# [Work instructions]
Given the entries that follow, write out exactly the lines starting at the one containing "ену пожалуйста уточните у менеджера" and ending at the one containing "多くの僧侶たちが修行を重ねる場としての歴史", both ends included, and only those.

# [Entries supplied]
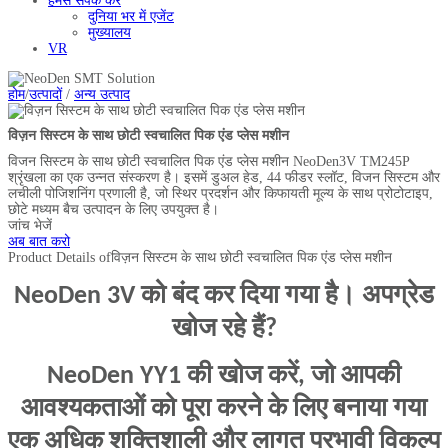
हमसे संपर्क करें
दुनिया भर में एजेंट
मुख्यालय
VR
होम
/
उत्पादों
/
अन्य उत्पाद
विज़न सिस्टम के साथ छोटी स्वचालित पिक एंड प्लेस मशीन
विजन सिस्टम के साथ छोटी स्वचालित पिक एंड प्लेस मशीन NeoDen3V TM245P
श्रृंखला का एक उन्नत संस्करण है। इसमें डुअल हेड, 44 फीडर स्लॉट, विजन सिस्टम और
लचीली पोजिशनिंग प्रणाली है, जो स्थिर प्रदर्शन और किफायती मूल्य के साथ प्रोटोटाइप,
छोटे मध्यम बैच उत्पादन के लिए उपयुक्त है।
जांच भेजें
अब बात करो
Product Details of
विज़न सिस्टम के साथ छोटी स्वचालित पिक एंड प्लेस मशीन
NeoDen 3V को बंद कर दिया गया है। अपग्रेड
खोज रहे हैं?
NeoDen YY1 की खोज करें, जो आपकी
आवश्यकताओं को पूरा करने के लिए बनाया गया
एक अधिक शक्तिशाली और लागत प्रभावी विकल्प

--

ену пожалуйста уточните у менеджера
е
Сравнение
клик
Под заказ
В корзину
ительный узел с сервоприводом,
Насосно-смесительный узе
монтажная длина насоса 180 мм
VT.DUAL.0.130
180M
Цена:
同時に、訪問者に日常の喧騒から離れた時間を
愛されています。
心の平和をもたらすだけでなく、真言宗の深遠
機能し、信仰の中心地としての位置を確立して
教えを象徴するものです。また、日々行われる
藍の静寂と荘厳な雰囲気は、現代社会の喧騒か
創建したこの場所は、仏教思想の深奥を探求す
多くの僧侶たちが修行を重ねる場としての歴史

==

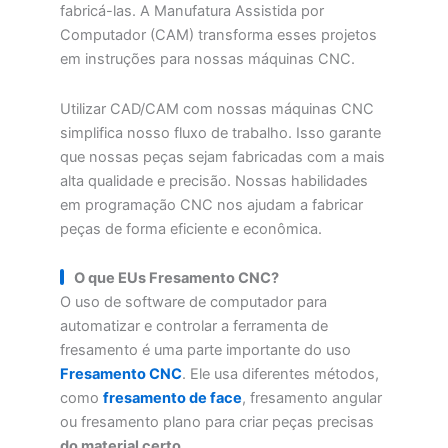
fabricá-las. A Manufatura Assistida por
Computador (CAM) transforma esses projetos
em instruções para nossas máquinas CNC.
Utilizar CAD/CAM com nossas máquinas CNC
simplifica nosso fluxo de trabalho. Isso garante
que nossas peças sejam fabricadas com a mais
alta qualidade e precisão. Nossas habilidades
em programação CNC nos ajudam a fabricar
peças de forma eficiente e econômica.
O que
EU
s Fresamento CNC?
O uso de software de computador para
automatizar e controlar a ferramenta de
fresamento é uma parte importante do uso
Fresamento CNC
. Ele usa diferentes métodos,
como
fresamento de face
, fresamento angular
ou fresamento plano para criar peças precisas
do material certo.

# [The completed task]
ену пожалуйста уточните у менеджера
е
Сравнение
клик
Под заказ
В корзину
ительный узел с сервоприводом,
Насосно-смесительный узе
монтажная длина насоса 180 мм
VT.DUAL.0.130
180M
Цена:
同時に、訪問者に日常の喧騒から離れた時間を
愛されています。
心の平和をもたらすだけでなく、真言宗の深遠
機能し、信仰の中心地としての位置を確立して
教えを象徴するものです。また、日々行われる
藍の静寂と荘厳な雰囲気は、現代社会の喧騒か
創建したこの場所は、仏教思想の深奥を探求す
多くの僧侶たちが修行を重ねる場としての歴史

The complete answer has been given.